Debt-struck photography pioneer Kodak says it may sell off its still-camera film and photo paper divisions.
The firm has already stopped making digital cameras as part of efforts to reduce its losses after filing for bankruptcy protection in January.
It has also been trying to raise funds by selling off more than 1,100 digital imaging patents.
It had originally planned to announce a buyer last week, but said "discussions continue" and a deal might not happen.
Apple and Google had been reported to have made rival bids for the patents, but the Wall Street Journal reports they have now joined forces and have added Samsung, LG, HTC and others to their consortium
The WSJ's sources suggested the offer price for the portfolio would be about $500m (£315m) - well below the $2.6bn estimate that Kodak had suggested it could be worth.
The company recently reported a $665m net loss for the first six months of the year, putting further pressure on its finances.
Film's feel
In its latest announcement the US company said it had hired investment bank Lazard to help it sell its Personalised Imaging and Document Imaging businesses.
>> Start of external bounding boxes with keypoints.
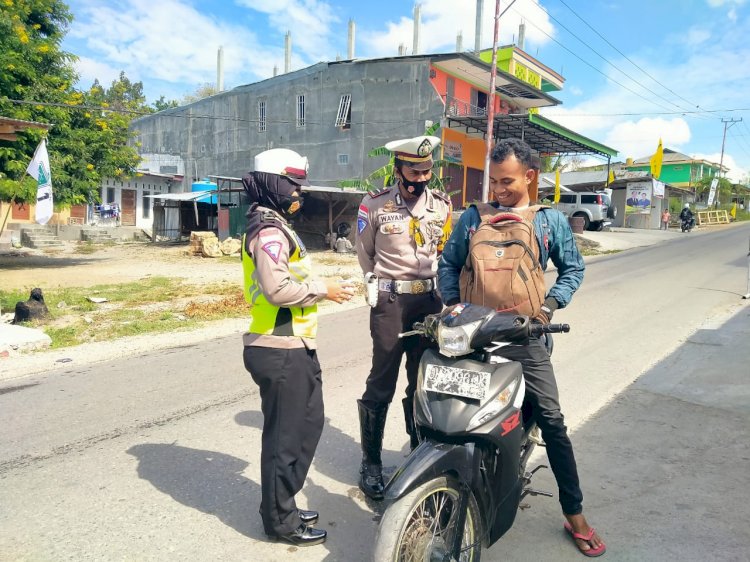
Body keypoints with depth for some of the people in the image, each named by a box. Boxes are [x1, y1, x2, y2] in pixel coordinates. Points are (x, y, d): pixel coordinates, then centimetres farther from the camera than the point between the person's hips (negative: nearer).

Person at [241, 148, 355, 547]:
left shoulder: (272, 225, 18)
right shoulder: (270, 230, -16)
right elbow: (278, 288, -27)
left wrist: (316, 287, 12)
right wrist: (322, 289, -15)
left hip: (288, 346, 11)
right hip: (282, 351, -11)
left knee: (306, 425, 20)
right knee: (287, 434, 2)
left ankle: (281, 507, 34)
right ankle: (280, 521, 19)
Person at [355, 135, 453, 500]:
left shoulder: (442, 205, 8)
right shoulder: (374, 205, -3)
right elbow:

This would mean an end to it making films for still cameras, photo papers, souvenir photo products at theme parks, scanners and picture print-out kiosks at stores.
It would leave the business focused on printers, cinema film stock and chemicals.
The British Journal of Photography said the news would concern the industry.
"A lot of professionals still shoot with film and like the quality it gives them," Olivier Laurent, news editor at the journal, told the BBC.
"The resolution is still a thousand times higher than most digital cameras can offer so long as a good scanner is used.
"A film photograph has a different mood thanks to its grain - it's about the love of the image and digital still has a hard time trying to reproduce that feeling."
Kodak should have done this ten years ago and focused on their many other innovations. Too little, too late.